Experts stress the importance of living within your means and avoiding money stress. That could mean resisting the urge to splurge on the latest iPhone or Instagrammable vacation hot-spot.
Stay positive
Never underestimate the power of a smile and a good attitude. Career experts stress that positive people, and those who appear happy, are going to attract business opportunities, promotions, and more.
People want to work with optimistic individuals who have a good attitude about what’s possible in the future. And when people want to work with you, that’s a big step toward wealth-building.
Take care of your health
Successful people often put in long hours, but they also know the value of taking care of their bodies. This means exercise, getting enough sleep, and eating a nutritious diet.
Taking care of physical health goes hand-in-hand with prioritizing time. The key to success is not just sitting in an office all day long. Successful individuals know how to devote ample time to advancing their careers and focusing on finances, as well as taking care of their needs.
Have clear goals
The financially savvy also tend to have clear and achievable goals. Is there a specific amount you want to save by the end of the year? Is there a small business milestone you’d like to achieve?
When goals are clear, it’s easier to take steps toward them because you know where you’re heading.
Seek money advice
Even (and perhaps, especially) millionaires need to consult experts about the right money moves to make sometimes.

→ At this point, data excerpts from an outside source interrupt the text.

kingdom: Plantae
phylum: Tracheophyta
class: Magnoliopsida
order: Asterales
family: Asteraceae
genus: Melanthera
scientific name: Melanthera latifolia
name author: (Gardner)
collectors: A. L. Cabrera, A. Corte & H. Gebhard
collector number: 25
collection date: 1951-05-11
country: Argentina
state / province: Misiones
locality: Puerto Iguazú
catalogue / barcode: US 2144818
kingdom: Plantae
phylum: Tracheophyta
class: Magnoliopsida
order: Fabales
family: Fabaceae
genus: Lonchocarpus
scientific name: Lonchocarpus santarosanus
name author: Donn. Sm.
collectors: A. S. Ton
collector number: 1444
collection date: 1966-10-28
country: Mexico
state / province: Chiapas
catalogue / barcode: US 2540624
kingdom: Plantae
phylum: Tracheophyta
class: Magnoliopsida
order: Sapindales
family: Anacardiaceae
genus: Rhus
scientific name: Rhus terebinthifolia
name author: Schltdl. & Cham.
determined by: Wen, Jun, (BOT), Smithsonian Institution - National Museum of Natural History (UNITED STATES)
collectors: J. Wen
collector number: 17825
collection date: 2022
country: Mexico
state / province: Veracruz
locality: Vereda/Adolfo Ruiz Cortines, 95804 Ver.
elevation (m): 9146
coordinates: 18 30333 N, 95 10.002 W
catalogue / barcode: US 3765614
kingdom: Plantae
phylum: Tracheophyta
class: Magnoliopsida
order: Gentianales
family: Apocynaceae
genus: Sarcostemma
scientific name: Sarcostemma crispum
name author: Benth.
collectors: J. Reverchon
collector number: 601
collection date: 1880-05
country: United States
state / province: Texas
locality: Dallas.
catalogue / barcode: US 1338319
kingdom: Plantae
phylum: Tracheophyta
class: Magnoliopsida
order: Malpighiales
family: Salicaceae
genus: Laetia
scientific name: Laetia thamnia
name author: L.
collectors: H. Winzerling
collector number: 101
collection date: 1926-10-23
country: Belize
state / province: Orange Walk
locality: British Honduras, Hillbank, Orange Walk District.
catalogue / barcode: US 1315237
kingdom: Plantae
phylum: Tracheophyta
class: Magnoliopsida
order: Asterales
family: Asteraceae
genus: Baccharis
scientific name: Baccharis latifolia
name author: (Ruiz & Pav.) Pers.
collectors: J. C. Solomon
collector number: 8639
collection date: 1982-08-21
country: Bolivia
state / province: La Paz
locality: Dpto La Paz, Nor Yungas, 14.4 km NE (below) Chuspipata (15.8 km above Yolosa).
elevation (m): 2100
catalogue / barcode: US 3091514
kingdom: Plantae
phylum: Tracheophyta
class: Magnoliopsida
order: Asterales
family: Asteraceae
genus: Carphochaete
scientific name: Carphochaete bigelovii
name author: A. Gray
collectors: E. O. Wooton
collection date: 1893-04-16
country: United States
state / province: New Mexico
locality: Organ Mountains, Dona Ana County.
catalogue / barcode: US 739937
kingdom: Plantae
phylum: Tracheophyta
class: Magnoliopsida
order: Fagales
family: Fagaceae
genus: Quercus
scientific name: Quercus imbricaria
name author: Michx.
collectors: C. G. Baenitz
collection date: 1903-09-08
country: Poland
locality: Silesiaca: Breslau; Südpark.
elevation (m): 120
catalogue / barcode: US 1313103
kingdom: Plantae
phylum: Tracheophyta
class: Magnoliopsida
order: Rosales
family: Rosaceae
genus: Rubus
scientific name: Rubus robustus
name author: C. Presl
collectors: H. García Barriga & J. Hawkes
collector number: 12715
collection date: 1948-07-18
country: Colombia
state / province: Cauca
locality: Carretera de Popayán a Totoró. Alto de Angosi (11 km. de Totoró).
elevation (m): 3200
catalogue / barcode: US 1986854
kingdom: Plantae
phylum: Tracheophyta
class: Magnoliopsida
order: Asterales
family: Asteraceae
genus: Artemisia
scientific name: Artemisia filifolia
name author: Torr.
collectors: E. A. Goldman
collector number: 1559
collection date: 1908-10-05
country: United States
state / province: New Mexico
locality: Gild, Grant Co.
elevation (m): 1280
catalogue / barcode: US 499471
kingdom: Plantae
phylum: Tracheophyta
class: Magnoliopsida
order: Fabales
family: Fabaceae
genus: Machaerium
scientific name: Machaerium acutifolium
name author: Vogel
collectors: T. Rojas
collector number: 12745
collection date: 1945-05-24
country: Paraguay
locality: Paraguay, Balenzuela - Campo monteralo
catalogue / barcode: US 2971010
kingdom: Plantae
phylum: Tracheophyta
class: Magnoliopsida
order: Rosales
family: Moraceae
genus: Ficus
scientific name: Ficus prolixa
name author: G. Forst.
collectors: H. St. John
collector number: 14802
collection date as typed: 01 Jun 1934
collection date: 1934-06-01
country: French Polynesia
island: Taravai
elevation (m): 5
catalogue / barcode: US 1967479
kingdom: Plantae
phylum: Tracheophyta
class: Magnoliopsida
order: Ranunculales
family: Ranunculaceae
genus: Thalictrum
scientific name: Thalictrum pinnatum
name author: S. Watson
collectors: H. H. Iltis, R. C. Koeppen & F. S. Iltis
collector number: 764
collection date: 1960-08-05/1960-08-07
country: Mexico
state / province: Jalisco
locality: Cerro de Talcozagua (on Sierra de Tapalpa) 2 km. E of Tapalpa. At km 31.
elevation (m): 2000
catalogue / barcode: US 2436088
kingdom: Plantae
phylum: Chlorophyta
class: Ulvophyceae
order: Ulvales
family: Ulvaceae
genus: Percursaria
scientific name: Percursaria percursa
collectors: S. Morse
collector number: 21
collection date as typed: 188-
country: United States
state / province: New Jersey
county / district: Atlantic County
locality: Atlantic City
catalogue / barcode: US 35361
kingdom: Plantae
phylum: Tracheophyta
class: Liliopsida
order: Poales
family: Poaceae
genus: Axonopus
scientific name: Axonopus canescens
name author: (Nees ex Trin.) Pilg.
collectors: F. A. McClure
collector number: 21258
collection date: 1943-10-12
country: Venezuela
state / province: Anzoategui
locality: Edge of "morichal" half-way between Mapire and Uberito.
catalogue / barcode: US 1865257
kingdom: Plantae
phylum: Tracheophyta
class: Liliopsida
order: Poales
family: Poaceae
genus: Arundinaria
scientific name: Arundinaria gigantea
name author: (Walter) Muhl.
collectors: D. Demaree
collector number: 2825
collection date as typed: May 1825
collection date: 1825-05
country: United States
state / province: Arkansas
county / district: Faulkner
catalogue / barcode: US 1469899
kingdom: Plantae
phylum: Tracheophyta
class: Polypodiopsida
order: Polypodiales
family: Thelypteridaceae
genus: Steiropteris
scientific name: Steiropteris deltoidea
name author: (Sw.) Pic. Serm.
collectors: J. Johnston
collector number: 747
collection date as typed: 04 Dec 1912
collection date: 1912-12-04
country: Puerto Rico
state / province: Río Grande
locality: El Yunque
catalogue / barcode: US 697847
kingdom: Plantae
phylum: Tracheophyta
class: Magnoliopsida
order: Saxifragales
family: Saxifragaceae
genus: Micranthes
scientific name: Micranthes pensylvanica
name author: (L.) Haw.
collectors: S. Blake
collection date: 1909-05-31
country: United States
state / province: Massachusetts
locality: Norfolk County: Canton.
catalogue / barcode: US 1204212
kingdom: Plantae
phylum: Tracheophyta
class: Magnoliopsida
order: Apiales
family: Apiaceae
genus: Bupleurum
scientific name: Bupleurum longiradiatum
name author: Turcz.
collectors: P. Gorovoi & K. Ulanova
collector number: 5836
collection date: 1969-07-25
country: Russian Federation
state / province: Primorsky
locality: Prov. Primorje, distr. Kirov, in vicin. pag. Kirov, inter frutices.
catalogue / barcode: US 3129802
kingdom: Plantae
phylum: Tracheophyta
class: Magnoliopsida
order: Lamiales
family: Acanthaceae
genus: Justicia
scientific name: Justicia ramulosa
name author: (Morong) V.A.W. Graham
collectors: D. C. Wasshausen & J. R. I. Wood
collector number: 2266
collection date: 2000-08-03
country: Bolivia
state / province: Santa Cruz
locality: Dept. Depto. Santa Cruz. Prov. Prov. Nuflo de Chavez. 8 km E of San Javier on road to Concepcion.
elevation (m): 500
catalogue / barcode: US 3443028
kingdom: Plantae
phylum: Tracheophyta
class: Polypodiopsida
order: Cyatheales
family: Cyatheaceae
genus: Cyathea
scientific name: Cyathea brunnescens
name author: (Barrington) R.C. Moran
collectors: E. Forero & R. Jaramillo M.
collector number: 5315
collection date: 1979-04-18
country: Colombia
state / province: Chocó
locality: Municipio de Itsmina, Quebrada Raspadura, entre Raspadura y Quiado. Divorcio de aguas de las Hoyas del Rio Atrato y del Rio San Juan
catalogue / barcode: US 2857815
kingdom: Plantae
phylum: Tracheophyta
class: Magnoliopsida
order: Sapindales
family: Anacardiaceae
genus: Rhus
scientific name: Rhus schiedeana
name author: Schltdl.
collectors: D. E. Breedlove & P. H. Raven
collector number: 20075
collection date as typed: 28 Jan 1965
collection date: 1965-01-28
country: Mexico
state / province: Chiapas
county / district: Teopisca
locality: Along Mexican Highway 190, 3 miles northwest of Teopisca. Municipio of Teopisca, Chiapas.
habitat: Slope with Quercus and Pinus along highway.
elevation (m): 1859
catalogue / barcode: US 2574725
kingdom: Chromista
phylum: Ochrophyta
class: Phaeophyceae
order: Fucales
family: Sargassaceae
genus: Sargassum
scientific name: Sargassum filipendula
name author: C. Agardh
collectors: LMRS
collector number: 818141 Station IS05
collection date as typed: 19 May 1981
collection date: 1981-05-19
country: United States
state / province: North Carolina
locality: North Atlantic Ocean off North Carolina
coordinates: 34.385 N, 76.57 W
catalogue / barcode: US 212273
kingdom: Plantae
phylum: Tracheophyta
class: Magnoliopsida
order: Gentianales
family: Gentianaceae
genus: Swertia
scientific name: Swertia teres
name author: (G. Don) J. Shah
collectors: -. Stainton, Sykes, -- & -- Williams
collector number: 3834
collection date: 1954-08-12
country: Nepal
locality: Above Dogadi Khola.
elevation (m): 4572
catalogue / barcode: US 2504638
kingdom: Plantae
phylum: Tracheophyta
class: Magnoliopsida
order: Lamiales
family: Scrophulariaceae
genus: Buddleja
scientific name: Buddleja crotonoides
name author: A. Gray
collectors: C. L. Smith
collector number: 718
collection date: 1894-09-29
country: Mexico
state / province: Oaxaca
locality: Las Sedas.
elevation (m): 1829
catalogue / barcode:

There are plenty of budgeting and financial apps that can provide guidance in these areas, but successful people often seek help from outside experts as well.
A financial advisor can help you make investments, plan for long- and short-term money goals, and more. Just make sure you know about all their costs and fees upfront.
Bottom line
Making big financial changes can be a major challenge, especially if you’re planning to put a significant portion of your monthly earnings into an investment or savings account for the first time.
However, experts agree that these and other smart money moves can lead to big rewards in the long run.
Also, keep in mind that you don’t need to pack your emergency fund with $20,000 today. Many of these millionaire-maker habits can be adopted over time using small steps.